While the old saying notes that crime doesn't pay, that doesn't hold true for America's system of incarceration, which has seen spending more than triple since 1980.
That means each U.S. resident is paying about $260 per year on corrections, up from $77 per person in 1980, thanks to the country's annual $80 billion price tag for incarceration, according to a new report from The Hamilton Project, which is part of Washington, D.C., think tank The Brookings Institution.
The surge in spending poses a number of questions about the country's system of incarceration, especially given that the overall rate for violent and property crimes has actually declined 45 percent during the past two decades.
So, if fewer crimes are being committed, why are we spending more on prisons?
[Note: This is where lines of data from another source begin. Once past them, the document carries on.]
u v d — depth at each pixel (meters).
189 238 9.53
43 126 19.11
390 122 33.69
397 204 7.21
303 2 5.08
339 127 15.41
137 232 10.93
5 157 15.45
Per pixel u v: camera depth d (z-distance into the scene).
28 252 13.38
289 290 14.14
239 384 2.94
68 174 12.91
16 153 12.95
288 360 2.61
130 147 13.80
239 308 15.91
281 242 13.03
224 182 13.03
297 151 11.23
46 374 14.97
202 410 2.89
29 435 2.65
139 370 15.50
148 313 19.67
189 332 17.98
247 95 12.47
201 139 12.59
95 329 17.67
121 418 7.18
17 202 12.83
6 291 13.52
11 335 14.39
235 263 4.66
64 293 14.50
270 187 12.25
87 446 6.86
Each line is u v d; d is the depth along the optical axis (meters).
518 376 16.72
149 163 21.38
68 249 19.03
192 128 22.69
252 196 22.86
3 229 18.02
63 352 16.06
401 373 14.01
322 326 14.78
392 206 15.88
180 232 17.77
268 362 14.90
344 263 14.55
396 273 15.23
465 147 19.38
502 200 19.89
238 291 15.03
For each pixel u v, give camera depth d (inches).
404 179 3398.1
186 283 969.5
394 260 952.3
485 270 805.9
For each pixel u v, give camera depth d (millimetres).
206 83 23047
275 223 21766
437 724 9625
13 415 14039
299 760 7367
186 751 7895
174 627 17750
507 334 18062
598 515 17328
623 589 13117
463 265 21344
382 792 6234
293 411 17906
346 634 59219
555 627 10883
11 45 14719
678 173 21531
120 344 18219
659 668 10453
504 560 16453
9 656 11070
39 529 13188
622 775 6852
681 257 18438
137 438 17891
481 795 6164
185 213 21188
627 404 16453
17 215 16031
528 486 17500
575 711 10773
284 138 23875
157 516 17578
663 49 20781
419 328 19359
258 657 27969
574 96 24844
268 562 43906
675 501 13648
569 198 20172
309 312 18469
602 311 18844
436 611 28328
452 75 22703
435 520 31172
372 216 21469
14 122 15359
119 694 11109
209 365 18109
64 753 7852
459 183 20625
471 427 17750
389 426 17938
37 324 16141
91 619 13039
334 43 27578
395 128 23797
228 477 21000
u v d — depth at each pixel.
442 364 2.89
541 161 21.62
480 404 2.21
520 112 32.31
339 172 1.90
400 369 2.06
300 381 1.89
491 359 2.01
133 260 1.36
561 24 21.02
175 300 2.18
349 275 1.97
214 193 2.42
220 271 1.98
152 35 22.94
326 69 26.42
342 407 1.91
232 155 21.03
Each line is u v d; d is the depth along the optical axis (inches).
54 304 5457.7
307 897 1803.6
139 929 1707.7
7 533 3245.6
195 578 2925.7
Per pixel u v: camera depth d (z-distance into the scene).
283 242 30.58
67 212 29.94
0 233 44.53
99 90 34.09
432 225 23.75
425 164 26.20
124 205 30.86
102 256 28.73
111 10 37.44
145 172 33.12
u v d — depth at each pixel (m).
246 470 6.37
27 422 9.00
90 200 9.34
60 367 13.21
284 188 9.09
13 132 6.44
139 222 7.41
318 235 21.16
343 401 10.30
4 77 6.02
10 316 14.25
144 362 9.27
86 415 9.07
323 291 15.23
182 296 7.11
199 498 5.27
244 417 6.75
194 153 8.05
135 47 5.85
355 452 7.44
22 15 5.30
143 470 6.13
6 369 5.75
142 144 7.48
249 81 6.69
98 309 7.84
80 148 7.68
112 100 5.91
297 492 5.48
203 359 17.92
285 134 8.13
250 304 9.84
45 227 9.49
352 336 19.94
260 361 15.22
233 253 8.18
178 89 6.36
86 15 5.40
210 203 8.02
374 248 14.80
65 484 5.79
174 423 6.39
Federal and state policies -- such as mandatory sentencing and repeat-offender laws -- have actually led to an explosion in the country's incarceration rate, which is driving up spending.
"For every prisoner there are costs and benefits to incarceration," said Ben Harris, a co-author of "Ten Economic Facts about Crime and Incarceration in the United States." "For someone who has committed a violent offense, we as a society can agree it's worth putting this person in prison."
But when it comes to "putting a person in prison to reduce the chance they will commit a low-level crime, such as dealing a small amount of drugs, the benefits aren't as obvious," Harris said.
Changes in how America deals with low-level crimes such as drug offenses mean the country now has an incarceration rate of 710 inmates per 100,000 residents, compared with the typical rate of 115 among nations in the Organization for Economic Co-Operation and Development.
At the same time, the massive costs mean less money is available for education or methods to reduce crime, such as adding more police to a community, he added. The social costs also are significant, given that many of those placed behind bars are young men 15 to 30 years old, who lose out on labor skills and see their "opportunities start plummeting," Harris said.
While the booming behind-bars population is one reason for higher spending, Harris noted that prisons are also spending more on health care, thanks to a population of aging inmates. In a 2013 report. the Pew Charitable Trusts found that 44 states spent $6.5 billion on inmate health care in 2008, a jump of more than 54 percent from 2001.
The findings come as a group that included five Nobel Prize-winning economists published a damning report on the war on drugs, calling it a "failed" strategy that's led to "mass incarceration in the US" and global problems such as corruption in Afghanistan and "immense violence" in Latin America. Instead, the report published by the London School of Economics said a "new global drug strategy" is needed.